Taiko confirmed on June 22 that its chain status verification mechanism had been hacked, asked users to withdraw from all network bridges immediately and asked all central exchanges to suspend TAIKO deposits.
Taiko published An emergency security notice on X on June 22 indicates that it has confirmed a compromise to its chain state verification mechanism. Tyco said it was working with the Security Council and its ecosystem partners to contain the incident. The Ethereum Layer 2 project said they are temporarily shutting down all affected systems and taking all necessary technical and legal measures.
Taiko urged users to withdraw from all bridges immediately, with further notice to be sent once the situation stabilizes.
Shortly after, the team published a second post listing two attacker wallet addresses and asked central exchanges to halt all TAIKO deposits until they received official clearance from the protocol.
Security firms estimate Tyco’s total losses
On-chain security company Blockaid was the first to do this science Ongoing exploitation of Taiko’s ERC20 Vault on Ethereum. At the time, Blockaid estimated that total losses had already exceeded $1 million. Blockaid attributed the exploit to a weakness in the Taiko Bridge signal provenance verification mechanism.

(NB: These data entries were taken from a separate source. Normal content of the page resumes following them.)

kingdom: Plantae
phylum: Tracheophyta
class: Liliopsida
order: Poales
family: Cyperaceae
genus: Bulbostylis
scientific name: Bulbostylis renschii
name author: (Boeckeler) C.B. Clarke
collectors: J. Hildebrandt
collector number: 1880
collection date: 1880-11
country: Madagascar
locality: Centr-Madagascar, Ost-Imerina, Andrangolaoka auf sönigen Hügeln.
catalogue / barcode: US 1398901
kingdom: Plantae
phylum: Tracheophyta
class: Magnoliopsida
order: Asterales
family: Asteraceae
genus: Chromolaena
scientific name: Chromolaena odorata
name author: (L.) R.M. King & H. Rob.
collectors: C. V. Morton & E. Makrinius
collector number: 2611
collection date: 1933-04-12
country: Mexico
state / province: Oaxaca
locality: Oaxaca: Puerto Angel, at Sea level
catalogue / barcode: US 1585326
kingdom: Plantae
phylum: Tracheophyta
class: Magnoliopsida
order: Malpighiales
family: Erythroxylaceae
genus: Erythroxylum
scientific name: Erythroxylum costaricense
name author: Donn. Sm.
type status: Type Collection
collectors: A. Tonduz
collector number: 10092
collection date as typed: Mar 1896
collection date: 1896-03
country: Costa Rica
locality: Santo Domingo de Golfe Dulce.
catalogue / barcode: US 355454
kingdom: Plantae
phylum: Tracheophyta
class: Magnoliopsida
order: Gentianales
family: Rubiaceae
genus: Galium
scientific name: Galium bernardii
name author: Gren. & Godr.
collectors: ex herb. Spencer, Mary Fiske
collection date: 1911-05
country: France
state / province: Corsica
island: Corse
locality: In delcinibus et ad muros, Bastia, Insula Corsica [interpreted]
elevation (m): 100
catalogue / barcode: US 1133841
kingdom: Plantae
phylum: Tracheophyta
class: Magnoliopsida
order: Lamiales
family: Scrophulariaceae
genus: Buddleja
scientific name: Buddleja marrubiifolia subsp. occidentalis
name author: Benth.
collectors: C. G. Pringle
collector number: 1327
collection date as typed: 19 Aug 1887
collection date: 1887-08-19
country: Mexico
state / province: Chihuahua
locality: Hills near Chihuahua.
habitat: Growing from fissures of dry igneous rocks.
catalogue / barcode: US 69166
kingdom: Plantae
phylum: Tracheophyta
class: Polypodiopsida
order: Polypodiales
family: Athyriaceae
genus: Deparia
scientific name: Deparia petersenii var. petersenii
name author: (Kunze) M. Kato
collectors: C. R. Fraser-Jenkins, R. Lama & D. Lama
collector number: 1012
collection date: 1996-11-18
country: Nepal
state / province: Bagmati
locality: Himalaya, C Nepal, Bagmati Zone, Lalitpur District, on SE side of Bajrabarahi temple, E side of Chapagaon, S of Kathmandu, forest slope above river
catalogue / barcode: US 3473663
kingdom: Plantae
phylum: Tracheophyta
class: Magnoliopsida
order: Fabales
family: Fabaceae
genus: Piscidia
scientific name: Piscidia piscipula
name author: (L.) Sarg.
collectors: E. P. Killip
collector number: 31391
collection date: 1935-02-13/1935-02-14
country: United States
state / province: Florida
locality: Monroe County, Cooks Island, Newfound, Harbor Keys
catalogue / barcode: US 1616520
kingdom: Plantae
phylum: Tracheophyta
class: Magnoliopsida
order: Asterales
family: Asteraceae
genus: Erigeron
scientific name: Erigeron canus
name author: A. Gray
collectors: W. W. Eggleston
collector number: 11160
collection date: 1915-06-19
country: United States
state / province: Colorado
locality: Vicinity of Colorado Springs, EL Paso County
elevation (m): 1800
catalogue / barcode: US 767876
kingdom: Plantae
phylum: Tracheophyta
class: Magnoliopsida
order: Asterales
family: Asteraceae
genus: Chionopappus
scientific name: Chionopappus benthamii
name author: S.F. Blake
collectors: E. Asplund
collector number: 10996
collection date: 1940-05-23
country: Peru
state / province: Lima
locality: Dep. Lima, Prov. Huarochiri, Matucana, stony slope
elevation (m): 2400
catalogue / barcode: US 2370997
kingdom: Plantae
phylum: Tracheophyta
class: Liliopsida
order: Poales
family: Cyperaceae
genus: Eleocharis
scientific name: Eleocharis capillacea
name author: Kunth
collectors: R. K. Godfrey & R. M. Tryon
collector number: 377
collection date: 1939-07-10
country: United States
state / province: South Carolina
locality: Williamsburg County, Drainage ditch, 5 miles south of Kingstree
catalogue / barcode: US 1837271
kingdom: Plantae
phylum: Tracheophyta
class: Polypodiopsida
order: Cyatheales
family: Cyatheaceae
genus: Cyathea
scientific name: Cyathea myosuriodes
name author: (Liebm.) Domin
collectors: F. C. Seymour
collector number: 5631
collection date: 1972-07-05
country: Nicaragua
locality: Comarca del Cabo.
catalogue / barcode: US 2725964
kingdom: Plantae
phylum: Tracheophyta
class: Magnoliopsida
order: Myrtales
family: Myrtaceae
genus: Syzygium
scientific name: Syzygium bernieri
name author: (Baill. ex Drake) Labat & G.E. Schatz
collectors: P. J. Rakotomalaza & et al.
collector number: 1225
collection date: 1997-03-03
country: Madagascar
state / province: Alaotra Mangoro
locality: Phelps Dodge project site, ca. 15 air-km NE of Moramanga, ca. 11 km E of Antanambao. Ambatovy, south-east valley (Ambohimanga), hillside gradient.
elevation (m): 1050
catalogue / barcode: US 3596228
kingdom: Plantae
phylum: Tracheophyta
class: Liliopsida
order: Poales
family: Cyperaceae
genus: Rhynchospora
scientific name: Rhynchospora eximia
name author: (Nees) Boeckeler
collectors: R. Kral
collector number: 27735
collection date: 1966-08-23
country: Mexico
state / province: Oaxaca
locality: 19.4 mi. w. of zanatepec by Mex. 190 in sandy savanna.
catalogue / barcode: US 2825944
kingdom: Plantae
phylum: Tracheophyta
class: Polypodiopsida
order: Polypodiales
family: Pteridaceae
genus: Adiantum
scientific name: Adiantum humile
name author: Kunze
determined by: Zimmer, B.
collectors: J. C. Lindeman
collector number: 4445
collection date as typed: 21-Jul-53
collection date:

According to Blockaid’s analysis, the system was manipulated to accept crafted proof messages as valid on the network Ethereum L1. The attackers created fake proofs that bypassed bridge verification, enabling them to log fraudulent cross-chain messages and withdraw assets from the ERC20 vault.
PeckShield later published its analysis, estimating the total loss at approximately $1.7 million. On-chain tracking platform Lookonchain also noted that the attacker’s wallet transferred 1.99 million TAIKO tokens to an address on MEXC, worth about $189,000.
#PeckShieldAlert @taikoxyz It was tapped for approximately $1.7 million.
The scalper has already transferred 1.99 million $Taiko (~ 189.12 thousand dollars) to #Mexicohttps://t.co/uJhqTYrqHH pic.twitter.com/Sl9kesSSUM
– Peak Shield Alert (@peakShieldAlert) June 22, 2026
According to Lookonchain, the rest of the stolen assets, estimated at $1.7 million, are still located in other wallets.
Taiko halted block production in the meantime, triggering a complete network shutdown designed to prevent further exploitation.
Upbit and Bithumb are taking measures to protect users
South Korea’s largest cryptocurrency exchanges, Upbit and Bithumb, suspended deposits and withdrawals at TAIKO within hours of the incident becoming public, citing an unspecified issue on the mainnet. Both exchanges have since placed TAIKO on their delisting watch lists.
In 2026, cross-chain breaches totaled Gravity Bridge ($5.4 million), Axelar-Secret Network ($4.67 million), Hyperbridge ($2.5 million), and Alephium TokenBridge ($815,000). DeFiLlama’s tracker shows more than 20 cryptocurrency hacks in June alone. So far, the Tycho vulnerability ranks as the most structurally significant of the month.
Taiko launched on the mainnet in May 2024 after two years of development. Taiko uniquely relies on Ethereum’s block validators to serialize transactions rather than a separate serialization network.